Sin embargo, el miedo es, para mi, un sentimiento tremendamente nocivo. No permite avanzar. No permite florecer. No permite que cada uno sea quien es de manera libre y absoluta.

El miedo paraliza y deja en la piel una horrible sensación de no poder ser. Nos saca lo peor de todo, nos hace consicientes de que somos mortales, de que todo pasará, por bello u horrible que sea, y seremos nada. Esa misma nada a la que nos reduce, precisamente, sentirlo.

A veces tenemos miedo de mostrarnos como somos.
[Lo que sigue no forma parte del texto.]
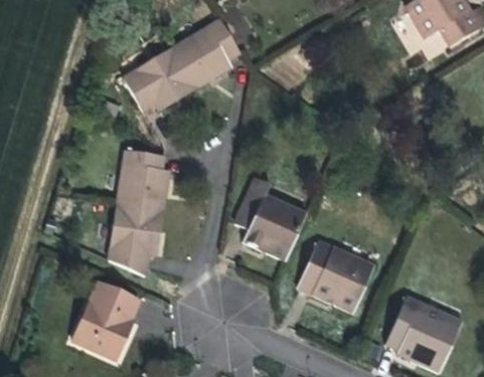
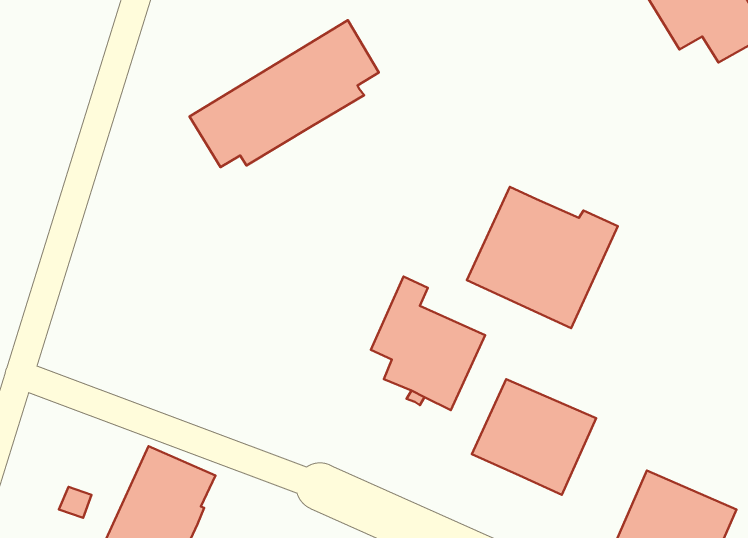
building: none -> [467,187,618,328]
building: [109,149,168,274] -> none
Intuimos un rechazo que nos dejará, temporalmente, "fuera de servicio". Pero es que las cosas son como son, y las personas, con más razón.

Debemos partir de quienes somos, de ese conocimiento (a veces doloroso) de la esencia que nos compone y, desde ahí, sin miedo, crecer.

Para ello hay que despojarse del miedo al descubrimiento y tomar conciencia de que debemos querernos y respetarnos de la manera en la que somos. Cuando encontramos algo que no nos gusta, pues a cambiarlo, como se pueda, poco a poco, entendiendo que llegaremos y que el camino puede no ser un lecho de rosas, pero tampoco tiene por qué ser desagradable.

Crecer siempre es bonito. Se parece a estudiar una obra musical: nota a nota, viendo cómo cobran sentido las frases musicales hasta formar algo más grande que acaba convirtiéndose en la obra completa. Ser capaz de hacer música es algo indescriptiblemente bello, pero caminar hacia ello es toadvía mejor.

Para poder conseguirlo es necesario perder el miedo y saber (con la certeza del corazón) que se llegará. El miedo, definitivamente, deja la magia en manos de alguien que no somos nosotros.

Un saludo dominguero.

lunes, 17 de octubre de 2011

El corazón al que se vuelve...

El problema de los viajes es que una ha de regresar. Y no me refiero sólo al hecho físico. Lo peor de todo es que se tiene que dejar esa vida temporal para regresar a la cotidiana y seguir viviendo, intentando asimilar todas las cosas que ha añadido en la cesta durante esos días.

Normalmente estamos preparados para ello y no cuesta demasiado hacerlo. Pero hay veces que nos queda una tremenda sensación de desasosiego, de falta de paz, de termintas comiendo en la boca del estómago y recorriendo los pies sin descanso.

En mi caso, tiene más que ver con el desamparo que con las sensaciones vividas. Y en esto, ahora, me acuerdo de lo que comentaba el otro día un hombre maravilloso durante una preciosa comida: cuando uno se va, cuando uno se aleja demasiado, el problema es el corazón al que se vuelve. Siempre hay que acompañar a la persona a la que se ha llevado de viaje, precisamente porque la vuelta puede resultar dura, porque no podemos dejar las cosas a medias, porque es importante que quien nos hizo volar sepa hacernos pisar tierra y dejarnos en reposo.


Pero esto no siempre ocurre. Y, en esos casos, es importante saber que no deseamos volver a pasar por ello, por maravilloso que haya sido.

En las relaciones no enmarcadas dentro del BDSM se puede considerar que es marcharse justo antes de echar un polvo y dejar un teléfono falso. En las BDSMeras, sin embargo, no tiene tanto que ver con el sexo en sí como con la sensación de entrega de la parte sumisa. Te das, te abandonas, dejas que algo de ti deje de ser tuyo para ser de otra persona en la que confías, por la que sientes, por la que suceden cosas que ni imaginabas antes... Y luego te encuentras sola, sin rumbo, perdida por todo aquello que no sabes dónde fué...

Hoy yo me siento así: sin rumbo y sin consciencia. Abandonada a la intemperie por quien asió la fusta, por quien yo sabía que no quería asumir la vuelta, pero, sobre todo, me siento traicionada por mi inteligencia.

Mañana será otro día y hoy tengo todas las posibilidades del mundo de mejorar el que vivo.